**Work order**
Pull every line with "linecap" from the material.

**Data for this task**
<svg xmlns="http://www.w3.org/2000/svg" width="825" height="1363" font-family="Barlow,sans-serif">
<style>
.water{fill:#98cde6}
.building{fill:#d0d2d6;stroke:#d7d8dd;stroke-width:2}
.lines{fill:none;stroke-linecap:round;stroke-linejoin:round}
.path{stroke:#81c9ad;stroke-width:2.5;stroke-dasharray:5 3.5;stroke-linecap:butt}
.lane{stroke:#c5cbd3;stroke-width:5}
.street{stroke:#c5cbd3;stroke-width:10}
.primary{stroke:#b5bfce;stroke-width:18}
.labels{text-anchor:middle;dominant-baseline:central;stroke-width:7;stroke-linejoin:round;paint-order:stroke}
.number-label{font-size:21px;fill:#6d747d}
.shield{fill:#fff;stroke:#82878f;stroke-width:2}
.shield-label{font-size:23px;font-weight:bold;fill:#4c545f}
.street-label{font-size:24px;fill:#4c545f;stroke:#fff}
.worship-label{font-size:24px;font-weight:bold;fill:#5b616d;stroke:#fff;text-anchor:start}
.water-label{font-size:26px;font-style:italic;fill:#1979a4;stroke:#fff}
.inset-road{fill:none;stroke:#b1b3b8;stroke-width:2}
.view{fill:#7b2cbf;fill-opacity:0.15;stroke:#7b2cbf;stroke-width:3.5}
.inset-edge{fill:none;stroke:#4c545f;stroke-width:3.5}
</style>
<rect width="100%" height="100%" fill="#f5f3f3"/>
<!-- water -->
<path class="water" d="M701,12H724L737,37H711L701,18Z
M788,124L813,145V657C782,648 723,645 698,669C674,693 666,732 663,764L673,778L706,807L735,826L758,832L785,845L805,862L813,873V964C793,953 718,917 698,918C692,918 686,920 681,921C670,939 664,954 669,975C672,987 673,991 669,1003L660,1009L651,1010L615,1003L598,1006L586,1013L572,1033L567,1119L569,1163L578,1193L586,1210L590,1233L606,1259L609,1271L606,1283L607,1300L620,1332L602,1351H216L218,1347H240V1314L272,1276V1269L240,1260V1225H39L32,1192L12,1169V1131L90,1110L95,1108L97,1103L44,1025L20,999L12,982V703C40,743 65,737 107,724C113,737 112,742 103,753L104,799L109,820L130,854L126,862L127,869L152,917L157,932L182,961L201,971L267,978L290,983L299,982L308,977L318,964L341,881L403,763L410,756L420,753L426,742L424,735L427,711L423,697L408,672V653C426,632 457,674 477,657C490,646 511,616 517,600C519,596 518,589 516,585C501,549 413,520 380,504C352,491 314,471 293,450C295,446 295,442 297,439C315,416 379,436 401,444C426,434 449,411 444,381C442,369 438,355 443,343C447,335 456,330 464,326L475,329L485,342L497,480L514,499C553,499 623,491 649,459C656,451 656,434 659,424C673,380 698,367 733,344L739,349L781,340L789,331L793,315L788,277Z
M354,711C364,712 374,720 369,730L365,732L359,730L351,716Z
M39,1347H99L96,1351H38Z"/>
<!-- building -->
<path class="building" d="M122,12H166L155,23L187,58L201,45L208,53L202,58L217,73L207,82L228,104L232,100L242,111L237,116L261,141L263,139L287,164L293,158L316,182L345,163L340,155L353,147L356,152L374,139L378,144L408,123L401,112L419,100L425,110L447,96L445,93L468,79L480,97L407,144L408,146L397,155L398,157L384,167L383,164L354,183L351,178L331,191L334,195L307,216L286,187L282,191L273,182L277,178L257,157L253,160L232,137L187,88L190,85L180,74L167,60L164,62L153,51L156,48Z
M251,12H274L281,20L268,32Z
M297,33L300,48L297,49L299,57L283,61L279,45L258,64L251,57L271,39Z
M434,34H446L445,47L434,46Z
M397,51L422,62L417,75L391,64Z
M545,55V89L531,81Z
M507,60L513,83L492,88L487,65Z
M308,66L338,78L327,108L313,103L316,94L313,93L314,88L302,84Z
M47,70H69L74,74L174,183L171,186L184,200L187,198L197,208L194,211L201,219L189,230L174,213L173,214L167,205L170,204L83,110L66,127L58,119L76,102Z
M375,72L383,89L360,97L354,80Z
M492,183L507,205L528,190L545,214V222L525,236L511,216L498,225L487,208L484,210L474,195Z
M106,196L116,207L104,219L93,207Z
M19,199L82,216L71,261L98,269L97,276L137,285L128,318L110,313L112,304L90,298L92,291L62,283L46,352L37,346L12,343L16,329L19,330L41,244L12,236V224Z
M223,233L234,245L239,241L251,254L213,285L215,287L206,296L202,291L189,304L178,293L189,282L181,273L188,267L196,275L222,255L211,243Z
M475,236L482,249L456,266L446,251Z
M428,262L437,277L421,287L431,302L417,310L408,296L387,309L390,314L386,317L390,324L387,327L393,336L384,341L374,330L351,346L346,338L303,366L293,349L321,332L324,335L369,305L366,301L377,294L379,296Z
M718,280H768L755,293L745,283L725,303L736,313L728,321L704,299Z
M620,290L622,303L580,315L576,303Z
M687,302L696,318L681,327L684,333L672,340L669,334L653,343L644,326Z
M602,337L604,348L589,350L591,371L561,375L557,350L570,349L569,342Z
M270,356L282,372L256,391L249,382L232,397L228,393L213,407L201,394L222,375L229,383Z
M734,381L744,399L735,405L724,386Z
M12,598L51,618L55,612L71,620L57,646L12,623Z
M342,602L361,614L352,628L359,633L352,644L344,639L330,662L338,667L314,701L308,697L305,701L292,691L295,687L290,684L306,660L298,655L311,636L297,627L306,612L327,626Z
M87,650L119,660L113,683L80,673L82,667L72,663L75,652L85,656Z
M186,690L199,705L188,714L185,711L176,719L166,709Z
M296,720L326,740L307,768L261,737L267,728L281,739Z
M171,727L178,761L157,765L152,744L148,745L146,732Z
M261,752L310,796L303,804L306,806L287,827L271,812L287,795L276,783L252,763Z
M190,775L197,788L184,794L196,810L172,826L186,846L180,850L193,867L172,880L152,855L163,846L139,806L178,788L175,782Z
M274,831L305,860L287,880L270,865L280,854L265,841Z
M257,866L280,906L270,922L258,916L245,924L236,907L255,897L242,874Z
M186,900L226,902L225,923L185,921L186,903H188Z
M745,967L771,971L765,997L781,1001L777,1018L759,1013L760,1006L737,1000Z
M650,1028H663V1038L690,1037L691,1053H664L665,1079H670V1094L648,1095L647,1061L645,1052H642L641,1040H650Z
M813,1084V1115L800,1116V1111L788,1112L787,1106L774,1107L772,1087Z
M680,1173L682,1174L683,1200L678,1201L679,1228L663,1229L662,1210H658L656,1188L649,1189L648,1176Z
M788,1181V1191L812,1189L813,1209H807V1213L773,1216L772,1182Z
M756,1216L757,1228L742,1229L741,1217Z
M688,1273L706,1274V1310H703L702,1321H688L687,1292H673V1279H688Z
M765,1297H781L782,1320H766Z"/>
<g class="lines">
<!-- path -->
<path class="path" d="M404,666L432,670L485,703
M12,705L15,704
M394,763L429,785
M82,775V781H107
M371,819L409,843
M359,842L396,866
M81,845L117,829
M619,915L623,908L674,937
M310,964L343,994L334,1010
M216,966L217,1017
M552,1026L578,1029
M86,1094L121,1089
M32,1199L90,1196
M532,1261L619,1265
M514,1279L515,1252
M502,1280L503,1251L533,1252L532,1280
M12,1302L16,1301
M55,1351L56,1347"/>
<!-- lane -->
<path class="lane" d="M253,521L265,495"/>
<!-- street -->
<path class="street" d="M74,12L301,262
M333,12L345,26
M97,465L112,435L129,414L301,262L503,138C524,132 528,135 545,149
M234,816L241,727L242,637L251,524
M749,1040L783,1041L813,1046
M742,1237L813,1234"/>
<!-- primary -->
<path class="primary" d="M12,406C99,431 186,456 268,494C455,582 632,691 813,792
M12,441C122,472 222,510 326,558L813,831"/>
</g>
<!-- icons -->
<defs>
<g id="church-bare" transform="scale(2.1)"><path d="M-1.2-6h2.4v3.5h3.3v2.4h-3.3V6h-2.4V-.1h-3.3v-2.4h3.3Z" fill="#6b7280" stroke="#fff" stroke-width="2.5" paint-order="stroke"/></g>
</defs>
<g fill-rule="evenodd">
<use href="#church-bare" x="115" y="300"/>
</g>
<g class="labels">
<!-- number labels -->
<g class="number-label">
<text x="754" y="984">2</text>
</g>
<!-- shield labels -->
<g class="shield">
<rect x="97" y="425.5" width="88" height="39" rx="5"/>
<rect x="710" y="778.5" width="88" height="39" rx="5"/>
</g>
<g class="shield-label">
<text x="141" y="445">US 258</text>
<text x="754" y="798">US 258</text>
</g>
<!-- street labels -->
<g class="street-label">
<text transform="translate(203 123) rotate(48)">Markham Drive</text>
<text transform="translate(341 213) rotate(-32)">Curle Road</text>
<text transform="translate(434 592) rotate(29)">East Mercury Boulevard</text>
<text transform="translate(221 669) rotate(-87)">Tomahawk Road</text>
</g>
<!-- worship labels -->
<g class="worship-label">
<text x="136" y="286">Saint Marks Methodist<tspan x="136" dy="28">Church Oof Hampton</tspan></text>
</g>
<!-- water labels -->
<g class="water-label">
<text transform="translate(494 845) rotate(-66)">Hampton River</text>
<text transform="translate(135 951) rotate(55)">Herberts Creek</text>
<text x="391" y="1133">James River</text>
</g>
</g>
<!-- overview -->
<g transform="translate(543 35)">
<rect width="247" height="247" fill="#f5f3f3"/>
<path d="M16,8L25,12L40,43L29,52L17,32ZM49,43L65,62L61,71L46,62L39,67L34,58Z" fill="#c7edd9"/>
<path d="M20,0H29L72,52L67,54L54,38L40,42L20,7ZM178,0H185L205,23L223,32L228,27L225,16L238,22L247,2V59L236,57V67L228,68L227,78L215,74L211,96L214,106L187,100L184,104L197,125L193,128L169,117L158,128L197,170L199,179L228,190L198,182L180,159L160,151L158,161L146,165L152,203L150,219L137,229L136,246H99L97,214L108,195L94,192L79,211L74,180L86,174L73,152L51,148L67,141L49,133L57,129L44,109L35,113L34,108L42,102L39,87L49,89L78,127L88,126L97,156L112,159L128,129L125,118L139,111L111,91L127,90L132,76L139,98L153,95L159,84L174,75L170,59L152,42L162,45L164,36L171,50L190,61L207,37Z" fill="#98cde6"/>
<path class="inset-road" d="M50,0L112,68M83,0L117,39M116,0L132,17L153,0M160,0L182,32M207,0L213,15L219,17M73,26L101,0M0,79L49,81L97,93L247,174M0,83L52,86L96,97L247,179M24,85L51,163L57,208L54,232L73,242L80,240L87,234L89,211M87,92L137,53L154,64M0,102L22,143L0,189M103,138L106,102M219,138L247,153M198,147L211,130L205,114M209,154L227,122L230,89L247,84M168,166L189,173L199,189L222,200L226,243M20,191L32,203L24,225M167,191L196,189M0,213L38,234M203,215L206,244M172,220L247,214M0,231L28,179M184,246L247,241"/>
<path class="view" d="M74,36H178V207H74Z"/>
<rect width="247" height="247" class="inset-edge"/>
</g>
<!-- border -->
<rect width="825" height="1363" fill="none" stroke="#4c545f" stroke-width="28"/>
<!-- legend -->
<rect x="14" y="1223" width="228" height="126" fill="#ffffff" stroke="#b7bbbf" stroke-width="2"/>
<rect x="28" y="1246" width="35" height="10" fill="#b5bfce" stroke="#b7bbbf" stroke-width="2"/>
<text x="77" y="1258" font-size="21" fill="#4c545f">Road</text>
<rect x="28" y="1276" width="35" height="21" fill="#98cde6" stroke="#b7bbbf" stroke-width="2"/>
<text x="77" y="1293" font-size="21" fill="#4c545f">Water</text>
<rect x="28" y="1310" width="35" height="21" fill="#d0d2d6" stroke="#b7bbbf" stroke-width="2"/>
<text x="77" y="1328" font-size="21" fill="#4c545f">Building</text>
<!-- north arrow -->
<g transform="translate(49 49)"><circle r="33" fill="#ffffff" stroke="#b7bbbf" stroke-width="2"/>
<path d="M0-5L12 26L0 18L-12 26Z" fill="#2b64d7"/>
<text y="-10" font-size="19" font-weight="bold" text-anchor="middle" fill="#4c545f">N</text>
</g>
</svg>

**Your response**
.lines{fill:none;stroke-linecap:round;stroke-linejoin:round}
.path{stroke:#81c9ad;stroke-width:2.5;stroke-dasharray:5 3.5;stroke-linecap:butt}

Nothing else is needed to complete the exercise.